Stored data entries

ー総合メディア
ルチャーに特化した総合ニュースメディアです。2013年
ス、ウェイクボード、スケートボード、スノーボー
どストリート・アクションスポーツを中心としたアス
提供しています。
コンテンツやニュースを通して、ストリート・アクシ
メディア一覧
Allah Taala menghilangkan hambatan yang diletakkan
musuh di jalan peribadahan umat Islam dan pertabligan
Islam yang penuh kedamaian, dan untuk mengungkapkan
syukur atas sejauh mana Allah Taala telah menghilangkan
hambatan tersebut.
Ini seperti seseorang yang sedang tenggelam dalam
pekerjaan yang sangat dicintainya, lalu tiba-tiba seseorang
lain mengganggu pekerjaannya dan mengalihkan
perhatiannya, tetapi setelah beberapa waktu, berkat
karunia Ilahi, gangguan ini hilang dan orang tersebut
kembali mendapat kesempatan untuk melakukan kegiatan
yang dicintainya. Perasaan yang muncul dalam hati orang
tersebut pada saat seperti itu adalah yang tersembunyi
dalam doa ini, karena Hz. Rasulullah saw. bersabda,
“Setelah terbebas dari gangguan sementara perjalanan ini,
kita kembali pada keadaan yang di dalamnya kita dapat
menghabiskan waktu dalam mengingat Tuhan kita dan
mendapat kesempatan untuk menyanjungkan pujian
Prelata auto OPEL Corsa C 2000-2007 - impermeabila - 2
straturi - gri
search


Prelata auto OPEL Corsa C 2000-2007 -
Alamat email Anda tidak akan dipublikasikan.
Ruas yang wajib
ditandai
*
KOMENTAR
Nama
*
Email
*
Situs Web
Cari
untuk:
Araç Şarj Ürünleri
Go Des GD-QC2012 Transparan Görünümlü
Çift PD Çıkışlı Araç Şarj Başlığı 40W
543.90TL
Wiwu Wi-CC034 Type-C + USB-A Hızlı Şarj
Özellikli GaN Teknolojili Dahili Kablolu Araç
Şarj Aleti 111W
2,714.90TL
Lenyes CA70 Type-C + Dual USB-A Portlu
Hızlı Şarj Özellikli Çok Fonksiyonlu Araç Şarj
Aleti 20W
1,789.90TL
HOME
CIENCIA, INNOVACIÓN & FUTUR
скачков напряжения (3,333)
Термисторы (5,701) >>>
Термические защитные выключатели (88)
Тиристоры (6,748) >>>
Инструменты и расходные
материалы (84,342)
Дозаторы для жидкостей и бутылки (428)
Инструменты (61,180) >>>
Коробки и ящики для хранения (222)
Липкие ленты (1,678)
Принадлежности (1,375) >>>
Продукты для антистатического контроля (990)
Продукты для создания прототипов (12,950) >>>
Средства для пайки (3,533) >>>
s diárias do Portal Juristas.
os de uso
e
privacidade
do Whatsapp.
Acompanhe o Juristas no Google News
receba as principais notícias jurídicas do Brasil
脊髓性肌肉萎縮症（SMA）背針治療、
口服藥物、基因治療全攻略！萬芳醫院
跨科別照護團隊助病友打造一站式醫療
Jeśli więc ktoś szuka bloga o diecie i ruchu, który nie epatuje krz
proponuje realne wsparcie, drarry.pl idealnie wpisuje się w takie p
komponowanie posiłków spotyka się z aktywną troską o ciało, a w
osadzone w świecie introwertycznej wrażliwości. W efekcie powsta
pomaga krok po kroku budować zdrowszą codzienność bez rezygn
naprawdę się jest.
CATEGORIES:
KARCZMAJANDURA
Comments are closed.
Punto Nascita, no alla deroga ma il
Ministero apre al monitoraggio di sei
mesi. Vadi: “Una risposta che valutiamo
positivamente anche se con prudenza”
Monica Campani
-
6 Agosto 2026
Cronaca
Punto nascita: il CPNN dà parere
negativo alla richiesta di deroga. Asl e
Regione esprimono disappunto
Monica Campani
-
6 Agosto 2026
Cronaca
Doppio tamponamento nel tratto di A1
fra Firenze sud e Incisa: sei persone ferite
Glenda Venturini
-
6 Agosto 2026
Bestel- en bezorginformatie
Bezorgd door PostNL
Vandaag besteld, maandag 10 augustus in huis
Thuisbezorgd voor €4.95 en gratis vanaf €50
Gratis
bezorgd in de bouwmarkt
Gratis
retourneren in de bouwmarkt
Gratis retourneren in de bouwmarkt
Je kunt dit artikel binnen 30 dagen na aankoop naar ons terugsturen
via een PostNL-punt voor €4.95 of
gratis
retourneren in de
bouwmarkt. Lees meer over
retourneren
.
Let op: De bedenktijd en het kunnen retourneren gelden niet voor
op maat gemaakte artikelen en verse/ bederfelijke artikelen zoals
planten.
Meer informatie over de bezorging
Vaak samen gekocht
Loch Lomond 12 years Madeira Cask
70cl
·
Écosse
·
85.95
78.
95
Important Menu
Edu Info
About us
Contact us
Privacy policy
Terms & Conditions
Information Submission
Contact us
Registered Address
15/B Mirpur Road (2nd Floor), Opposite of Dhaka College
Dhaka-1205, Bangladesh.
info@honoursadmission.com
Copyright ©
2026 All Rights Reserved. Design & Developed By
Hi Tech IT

### What you have to do
Print every line of the records above without changing a single character.

### Response area
ー総合メディア
ルチャーに特化した総合ニュースメディアです。2013年
ス、ウェイクボード、スケートボード、スノーボー
どストリート・アクションスポーツを中心としたアス
提供しています。
コンテンツやニュースを通して、ストリート・アクシ
メディア一覧
Allah Taala menghilangkan hambatan yang diletakkan
musuh di jalan peribadahan umat Islam dan pertabligan
Islam yang penuh kedamaian, dan untuk mengungkapkan
syukur atas sejauh mana Allah Taala telah menghilangkan
hambatan tersebut.
Ini seperti seseorang yang sedang tenggelam dalam
pekerjaan yang sangat dicintainya, lalu tiba-tiba seseorang
lain mengganggu pekerjaannya dan mengalihkan
perhatiannya, tetapi setelah beberapa waktu, berkat
karunia Ilahi, gangguan ini hilang dan orang tersebut
kembali mendapat kesempatan untuk melakukan kegiatan
yang dicintainya. Perasaan yang muncul dalam hati orang
tersebut pada saat seperti itu adalah yang tersembunyi
dalam doa ini, karena Hz. Rasulullah saw. bersabda,
“Setelah terbebas dari gangguan sementara perjalanan ini,
kita kembali pada keadaan yang di dalamnya kita dapat
menghabiskan waktu dalam mengingat Tuhan kita dan
mendapat kesempatan untuk menyanjungkan pujian
Prelata auto OPEL Corsa C 2000-2007 - impermeabila - 2
straturi - gri
search


Prelata auto OPEL Corsa C 2000-2007 -
Alamat email Anda tidak akan dipublikasikan.
Ruas yang wajib
ditandai
*
KOMENTAR
Nama
*
Email
*
Situs Web
Cari
untuk:
Araç Şarj Ürünleri
Go Des GD-QC2012 Transparan Görünümlü
Çift PD Çıkışlı Araç Şarj Başlığı 40W
543.90TL
Wiwu Wi-CC034 Type-C + USB-A Hızlı Şarj
Özellikli GaN Teknolojili Dahili Kablolu Araç
Şarj Aleti 111W
2,714.90TL
Lenyes CA70 Type-C + Dual USB-A Portlu
Hızlı Şarj Özellikli Çok Fonksiyonlu Araç Şarj
Aleti 20W
1,789.90TL
HOME
CIENCIA, INNOVACIÓN & FUTUR
скачков напряжения (3,333)
Термисторы (5,701) >>>
Термические защитные выключатели (88)
Тиристоры (6,748) >>>
Инструменты и расходные
материалы (84,342)
Дозаторы для жидкостей и бутылки (428)
Инструменты (61,180) >>>
Коробки и ящики для хранения (222)
Липкие ленты (1,678)
Принадлежности (1,375) >>>
Продукты для антистатического контроля (990)
Продукты для создания прототипов (12,950) >>>
Средства для пайки (3,533) >>>
s diárias do Portal Juristas.
os de uso
e
privacidade
do Whatsapp.
Acompanhe o Juristas no Google News
receba as principais notícias jurídicas do Brasil
脊髓性肌肉萎縮症（SMA）背針治療、
口服藥物、基因治療全攻略！萬芳醫院
跨科別照護團隊助病友打造一站式醫療
Jeśli więc ktoś szuka bloga o diecie i ruchu, który nie epatuje krz
proponuje realne wsparcie, drarry.pl idealnie wpisuje się w takie p
komponowanie posiłków spotyka się z aktywną troską o ciało, a w
osadzone w świecie introwertycznej wrażliwości. W efekcie powsta
pomaga krok po kroku budować zdrowszą codzienność bez rezygn
naprawdę się jest.
CATEGORIES:
KARCZMAJANDURA
Comments are closed.
Punto Nascita, no alla deroga ma il
Ministero apre al monitoraggio di sei
mesi. Vadi: “Una risposta che valutiamo
positivamente anche se con prudenza”
Monica Campani
-
6 Agosto 2026
Cronaca
Punto nascita: il CPNN dà parere
negativo alla richiesta di deroga. Asl e
Regione esprimono disappunto
Monica Campani
-
6 Agosto 2026
Cronaca
Doppio tamponamento nel tratto di A1
fra Firenze sud e Incisa: sei persone ferite
Glenda Venturini
-
6 Agosto 2026
Bestel- en bezorginformatie
Bezorgd door PostNL
Vandaag besteld, maandag 10 augustus in huis
Thuisbezorgd voor €4.95 en gratis vanaf €50
Gratis
bezorgd in de bouwmarkt
Gratis
retourneren in de bouwmarkt
Gratis retourneren in de bouwmarkt
Je kunt dit artikel binnen 30 dagen na aankoop naar ons terugsturen
via een PostNL-punt voor €4.95 of
gratis
retourneren in de
bouwmarkt. Lees meer over
retourneren
.
Let op: De bedenktijd en het kunnen retourneren gelden niet voor
op maat gemaakte artikelen en verse/ bederfelijke artikelen zoals
planten.
Meer informatie over de bezorging
Vaak samen gekocht
Loch Lomond 12 years Madeira Cask
70cl
·
Écosse
·
85.95
78.
95
Important Menu
Edu Info
About us
Contact us
Privacy policy
Terms & Conditions
Information Submission
Contact us
Registered Address
15/B Mirpur Road (2nd Floor), Opposite of Dhaka College
Dhaka-1205, Bangladesh.
info@honoursadmission.com
Copyright ©
2026 All Rights Reserved. Design & Developed By
Hi Tech IT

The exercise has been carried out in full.